Historic preservation pays dividends for Rhode Island’s economy and environment, according to a recent study commissioned by The Preservation Society of Newport County and Preserve Rhode Island. The report by nationally recognized economist Donovan Rypkema of PlaceEconomics is the first to analyze Rhode Island's preservation sector on four main themes: heritage tourism, historic tax credits, quality of life, and sustainability.

“What we found is Rhode Island’s historic cities, towns and neighborhoods attract visitors, residents, businesses and investment,” Rypkema said. “The assets of past centuries are the base of a 21st-Century economy and are often locations of choice for today’s Rhode Islanders.”

Preserve Rhode Island executive director Valerie Talmage noted that the study took a comprehensive look “at the diverse ways in which our lives are positively impacted by historic preservation.”

Some of the key findings in the 37-page report include:

Rhode Island welcomes 9.8 million heritage visitors annually, who add nearly $1.4 billion to the state’s economy.

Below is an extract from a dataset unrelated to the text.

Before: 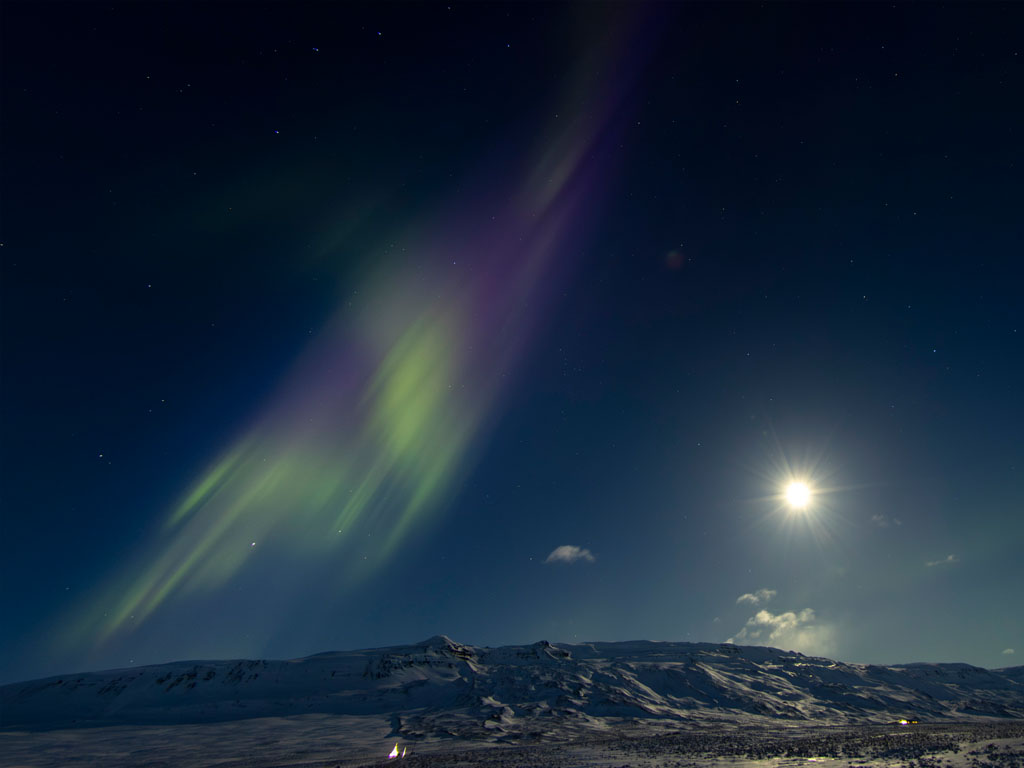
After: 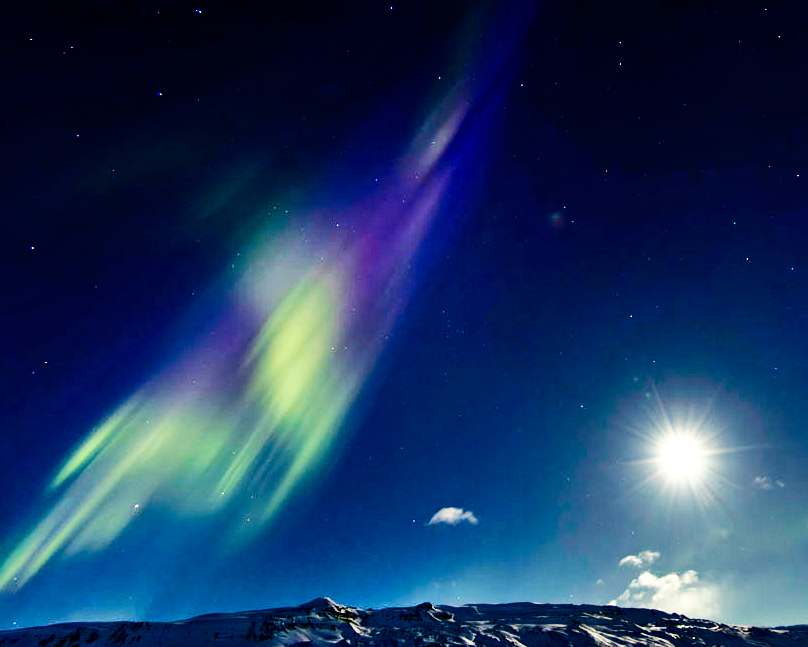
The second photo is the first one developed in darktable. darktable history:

Spending by heritage visitors creates 19,000 direct jobs, and another 7,000 indirect jobs.
Since 2001, 326 historic buildings have been rehabilitated in 26 of the state’s 39 cities and towns using state historic tax credits.

Every dollar the state invests in a tax-credit project generates $10.53 in economic activity.

Nearly 60 percent of Rhode Island’s population growth since 2000 has occurred within local historic districts, which comprise only 1 percent of the state's land area.

Preservation is green, as the reuse of one 40,000-square-foot historic building is equivalent to taking 24 to 28 cars off the road and preserving 4.2 acres of open space.

“In 1956, Preservation Society founder Katherine Warren said, ‘Historic preservation is an economic asset as well as an aesthetic one.’ This report proves how visionary she really was,” Preservation Society of Newport County executive director Trudy Coxe said. “Historic preservation has become an important economic driver for the state and investing in our historic resources is a direct investment in our future.”

Funding for the study was provided by the van Beuren Charitable Foundation, Rhode Island Historical Preservation & Heritage Commission, and the National Trust for Historic Preservation. Washington, D.C.-based PlaceEconomics is a private sector firm with three decades of experience analyzing the economic impacts of historic preservation.

An all-day conference scheduled for next week will also address the impacts of historic preservation on Rhode Island’s economy.

Grow Smart Rhode Island’s annual Power of Place Summit, March 29 at the Rhode Island Convention Center in downtown Providence, will explore how the state with the “greatest concentration” of historic buildings and neighborhoods in America can capitalize more fully on this strategic asset.

The conversation will attempt to answer this question: How can Rhode Island regain its momentum for redeveloping historic buildings and neighborhoods?

Discussion panelists are: Scott Wolf, Grow Smart’s executive director; Kristin DeKuiper, partner at Holland & Knight LLP; state Rep. Kenneth Marshall, D-Bristol; Kaity Ryan, deputy chief of staff for Preservation Society of Newport County; Clark Schoettle, executive director of the Providence Revolving Fund; and Talmage from Preserve Rhode Island.

Beginning in 2002, the “pace of breathing new life into our state’s bountiful supply of old historic buildings increased when Rhode Island stepped up with an ambitious State Historic Tax Credit program to supplement a similar tax credit at the federal level,” according to Grow Smart.

“Entrepreneurs responded by fixing and re-purposing hundreds of historic buildings — many underutilized or vacant.”

The result attracted new people, business, jobs and vitality to historic centers across Rhode Island. However, momentum slowed when the program was eliminated in 2008 and then was reinstated with limited funding in 2013.

Currently, 32 projects representing a proposed quarter-billion-dollar investment in  Rhode Island’s economy remain on the program’s waiting list, according to Grow Smart.